**Activity**
Please retype all of the entries that follow, leaving the images out.

Top of Material for this task

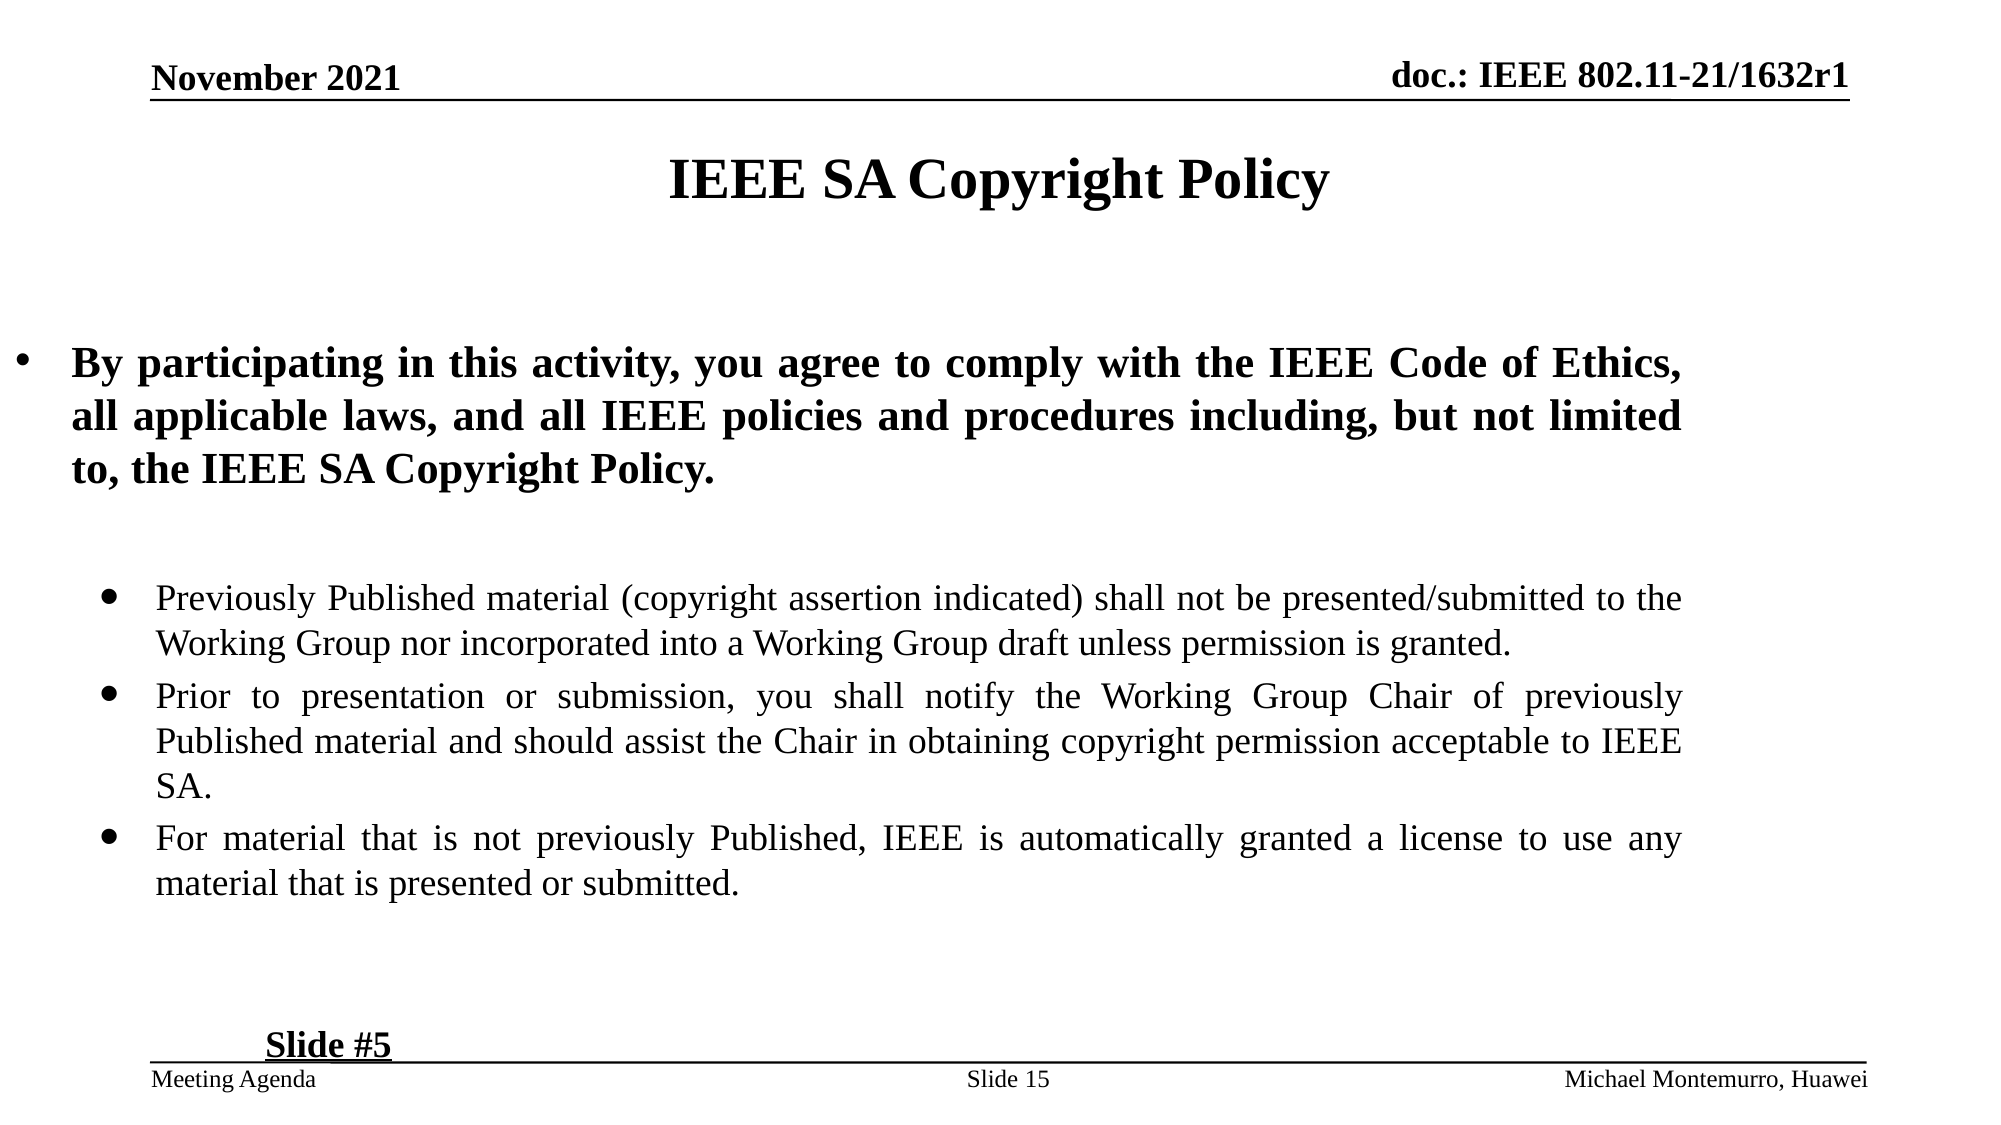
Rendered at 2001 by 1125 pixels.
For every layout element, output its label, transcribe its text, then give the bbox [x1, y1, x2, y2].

text_box Slide #5 [250, 1012, 407, 1073]
list By participating in this activity, you agree to comply with the IEEE Code of Ethics, all applicable laws, and all IEEE policies and procedures including, but not limited to, the IEEE SA Copyright Policy. Previously Published material (copyright assertion indicated) shall not be presented/submitted to the Working Group nor incorporated into a Working Group draft unless permission is granted. Prior to presentation or submission, you shall notify the Working Group Chair of previously Published material and should assist the Chair in obtaining copyright permission acceptable to IEEE SA. For material that is not previously Published, IEEE is automatically granted a license to use any material that is presented or submitted. [0, 324, 1700, 1000]
text_box IEEE SA Copyright Policy [362, 87, 1638, 263]
footer Michael Montemurro, Huawei [1266, 1061, 1869, 1093]
slide_number Slide 15 [964, 1061, 1053, 1093]
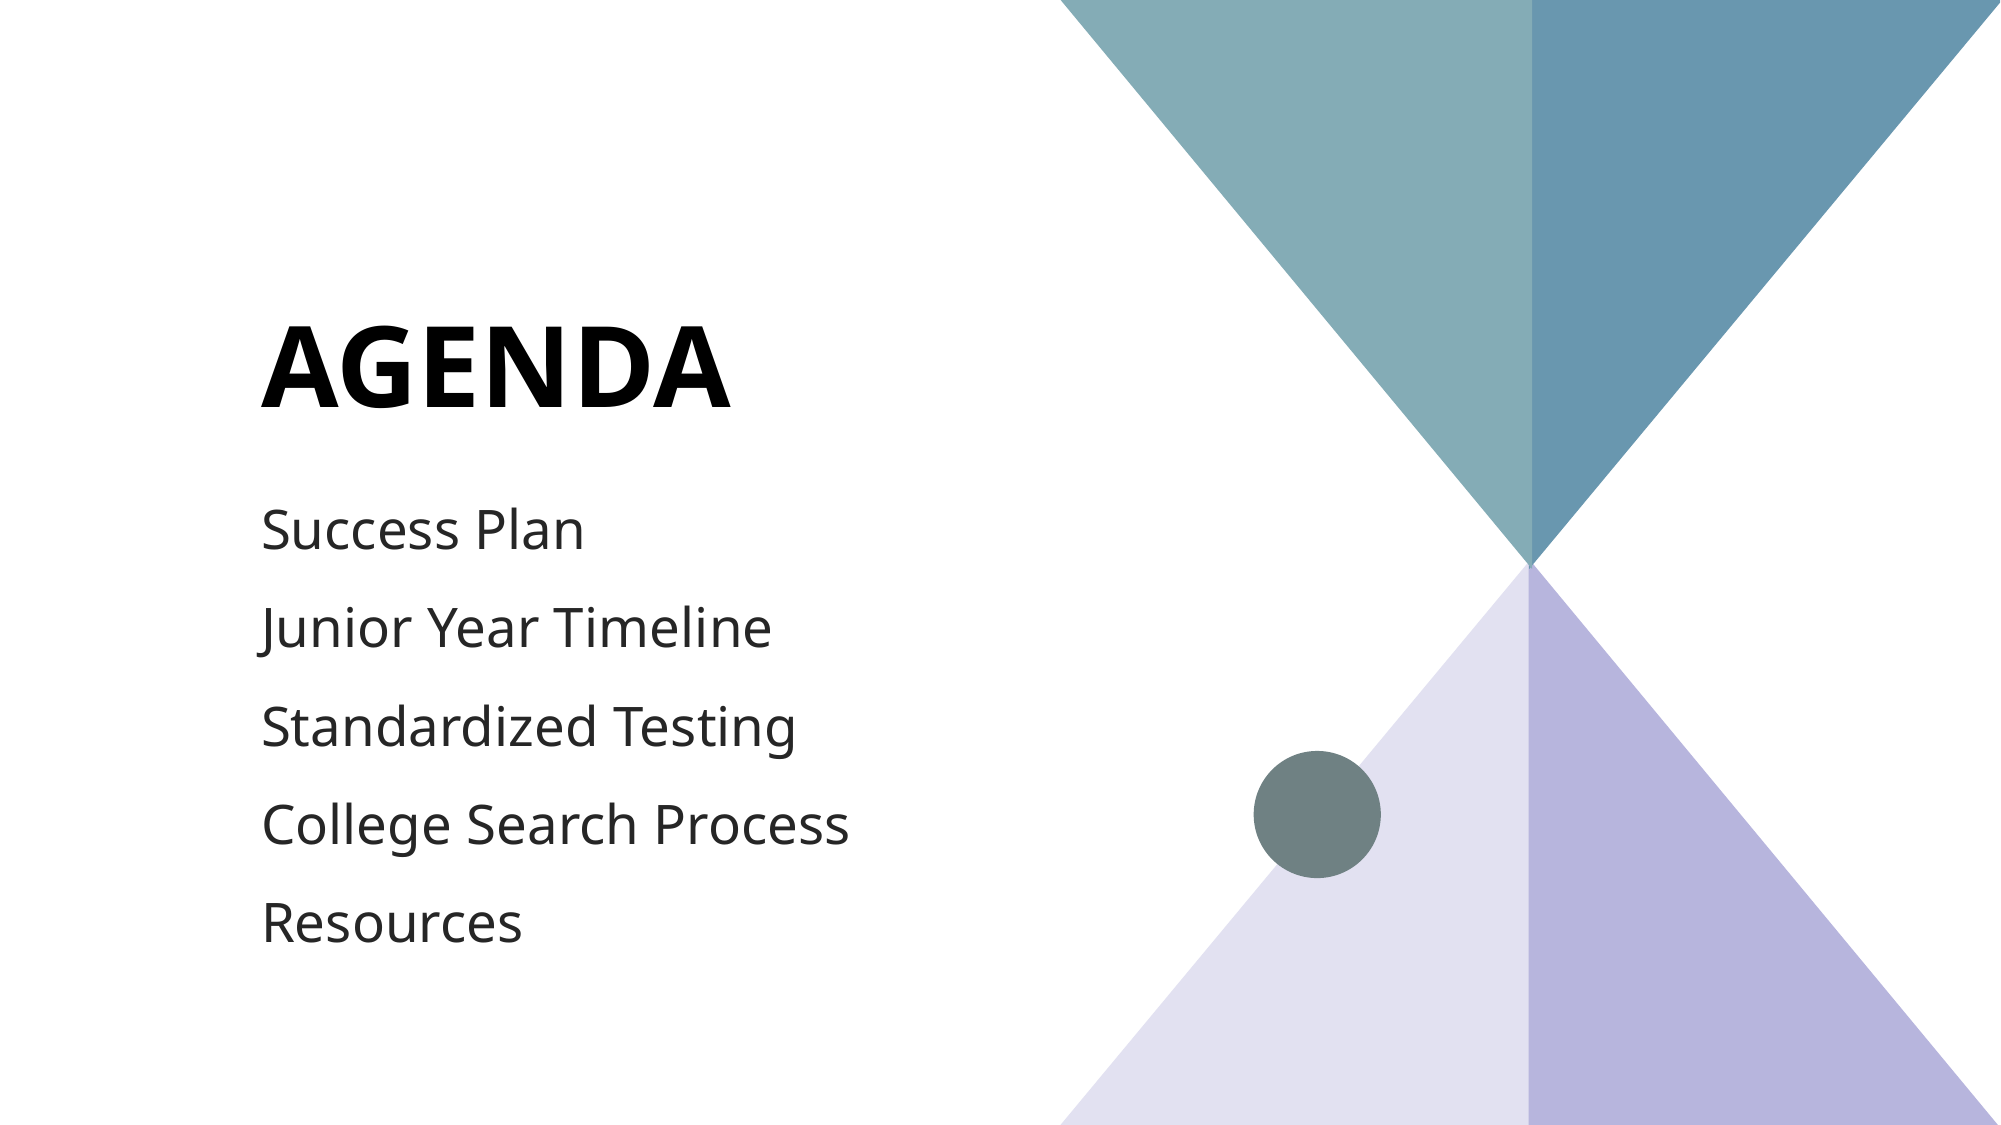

Bottom of Material for this task

**Task answer**
Rendered at 2001 by 1125 pixels.
For every layout element, output its label, transcribe its text, then give the bbox [x1, y1, x2, y2].

text_box Slide #5 [250, 1012, 407, 1073]
list By participating in this activity, you agree to comply with the IEEE Code of Ethics, all applicable laws, and all IEEE policies and procedures including, but not limited to, the IEEE SA Copyright Policy. Previously Published material (copyright assertion indicated) shall not be presented/submitted to the Working Group nor incorporated into a Working Group draft unless permission is granted. Prior to presentation or submission, you shall notify the Working Group Chair of previously Published material and should assist the Chair in obtaining copyright permission acceptable to IEEE SA. For material that is not previously Published, IEEE is automatically granted a license to use any material that is presented or submitted. [0, 324, 1700, 1000]
text_box IEEE SA Copyright Policy [362, 87, 1638, 263]
footer Michael Montemurro, Huawei [1266, 1061, 1869, 1093]
slide_number Slide 15 [964, 1061, 1053, 1093]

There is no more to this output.